Fear not, true believers. Brendan Boogie is posting over at the new MySpace page. Check it out.
Monday, January 31, 2005
Big ups to all the good folks who crowded the stage at O'Brien's this past Saturday. Some highlights:

- When we loaded into the club around 8, we noticed a strong, but unidentifiable odor wafting in the air. After much discussion, we determined that it was either a spilled keg of beer from July or a gallon of rancid skunk semen.

- I must have worn my "lunatic-attracting" cologne by mistake that night, because every freak, alcoholic methhead and outpatient was prowling the streets of Allston, targeting your buddy Brendo. As I tried to walk over to the ATM before the show, a weird drunk dude started shadow boxing with me. Inside the club, a huge (from what I could tell) deaf mute in a red satin jacket decided that his best way of communicating with me was to slam his shoulder into my chest a few times. As I was loading out after the show, a stumbling inebriated asshole on the sidewalk took periodic breaks from falling into the grimy snowbank to yell "Faggot!" at me. Good times. Got to love Allston.

- My baby brother Colum (okay, he's not really a baby anymore, but he does drool a lot) and his girlfriend Katie showed up for their very first Scamper show. While I was happy to see them, I was a little worried. They say that smell is the strongest sense tied to memory. I didn't want my little brother's first impression of my band to be "They sounded okay, but they smelled a little like... I can't place the smell." To which Katie would say,"A gallon of rancid skunk semen?" Colum: "That's it. A gallon of rancid skunk semen. My brother's band smells like a gallon of rancid skunk semen." (The words "a gallon of rancid skunk semen" just get funnier and funnier the more I type them.)
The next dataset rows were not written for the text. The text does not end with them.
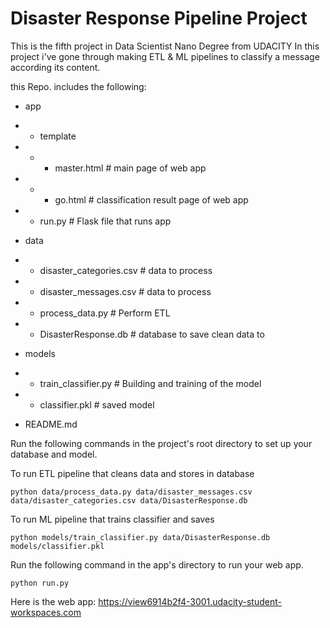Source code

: # Disaster Response Pipeline Project

This is the fifth project in Data Scientist Nano Degree from UDACITY
In this project i've gone through making ETL & ML pipelines to classify a message according its content.


this Repo. includes the following: 
- app
- - template

- - - master.html  # main page of web app

- - - go.html  # classification result page of web app

- - run.py  # Flask file that runs app

- data

- - disaster_categories.csv  # data to process 

- - disaster_messages.csv  # data to process

- - process_data.py # Perform ETL

- - DisasterResponse.db   # database to save clean data to

- models

- - train_classifier.py # Building and training of the model 

- - classifier.pkl  # saved model 

- README.md

Run the following commands in the project's root directory to set up your database and model.

To run ETL pipeline that cleans data and stores in database 

`python data/process_data.py data/disaster_messages.csv data/disaster_categories.csv data/DisasterResponse.db`

To run ML pipeline that trains classifier and saves 

`python models/train_classifier.py data/DisasterResponse.db models/classifier.pkl`

Run the following command in the app's directory to run your web app. 

`python run.py`

Here is the web app:
https://view6914b2f4-3001.udacity-student-workspaces.com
- Bad odors aside, the actual show was a lot of fun. We had a tough time hearing ourselves and each other on stage, so we adjusted the way any other well-oiled professional music outfit would: more jumping. In Scamper, the solution to any problem usually ends up being "more jumping." Actually, it was sort of liberating to have such a bad sound on stage - we just sort of said "fuck it" and had a blast playing. It's true what they say - a bad day playing music is better than a good day doing just about anything else.
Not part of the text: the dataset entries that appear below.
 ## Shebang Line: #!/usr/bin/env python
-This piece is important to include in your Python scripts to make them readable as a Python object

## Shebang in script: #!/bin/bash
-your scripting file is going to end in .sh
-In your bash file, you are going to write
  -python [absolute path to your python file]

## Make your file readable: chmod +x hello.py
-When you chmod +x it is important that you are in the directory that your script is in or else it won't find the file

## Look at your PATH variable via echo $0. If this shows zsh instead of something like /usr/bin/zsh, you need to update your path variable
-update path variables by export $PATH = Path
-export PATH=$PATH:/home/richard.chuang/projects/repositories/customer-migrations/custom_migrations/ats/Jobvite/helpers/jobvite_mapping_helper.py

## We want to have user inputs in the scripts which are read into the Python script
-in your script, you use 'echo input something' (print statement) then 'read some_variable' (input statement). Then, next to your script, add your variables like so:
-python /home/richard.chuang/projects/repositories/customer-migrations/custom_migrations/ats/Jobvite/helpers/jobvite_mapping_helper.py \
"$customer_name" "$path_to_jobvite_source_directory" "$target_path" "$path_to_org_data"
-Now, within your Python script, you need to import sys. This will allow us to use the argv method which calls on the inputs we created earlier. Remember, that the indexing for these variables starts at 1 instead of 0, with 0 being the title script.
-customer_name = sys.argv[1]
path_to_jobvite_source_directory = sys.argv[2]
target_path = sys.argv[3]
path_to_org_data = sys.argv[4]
- Crazy people attacking me aside, we liked playing in the Allston-Brighton area so much that we're heading back on February 10. This time, we're playing at Great Scott - a club which, I'm told, does not smell like a gallon of rancid skunk semen.

3 Comments:

Blogger Alena said...

Thanks for the review. Kinda makes me feel not as bad for not coming. There's nothing worse than smelling a gallon of rancid skunk semen.

And don't kid yourself. All bars in Allston stink. Looks like I won't be coming to that one either.
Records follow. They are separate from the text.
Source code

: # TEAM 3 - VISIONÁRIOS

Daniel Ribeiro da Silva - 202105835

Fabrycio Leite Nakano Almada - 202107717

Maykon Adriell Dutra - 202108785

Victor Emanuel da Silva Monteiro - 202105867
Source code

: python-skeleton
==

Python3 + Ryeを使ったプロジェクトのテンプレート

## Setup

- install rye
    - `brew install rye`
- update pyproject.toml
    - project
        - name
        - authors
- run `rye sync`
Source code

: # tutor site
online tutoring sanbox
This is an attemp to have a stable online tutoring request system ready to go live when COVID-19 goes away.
January 31, 2005 10:43 AM  
Blogger stacy said...

you were missed though alena! i hope keith said hi to you for me.

brendan..were you even really there sat/sun..cause you left out EVERYTHING..must've been distracted by the "gallon of rancid skunk semen" cologne you bought after enjoying the show so much..

January 31, 2005 11:30 AM  
Blogger Brendan said...

I just gave a few highlights. If you'd like to fill in the blanks, the world awaits.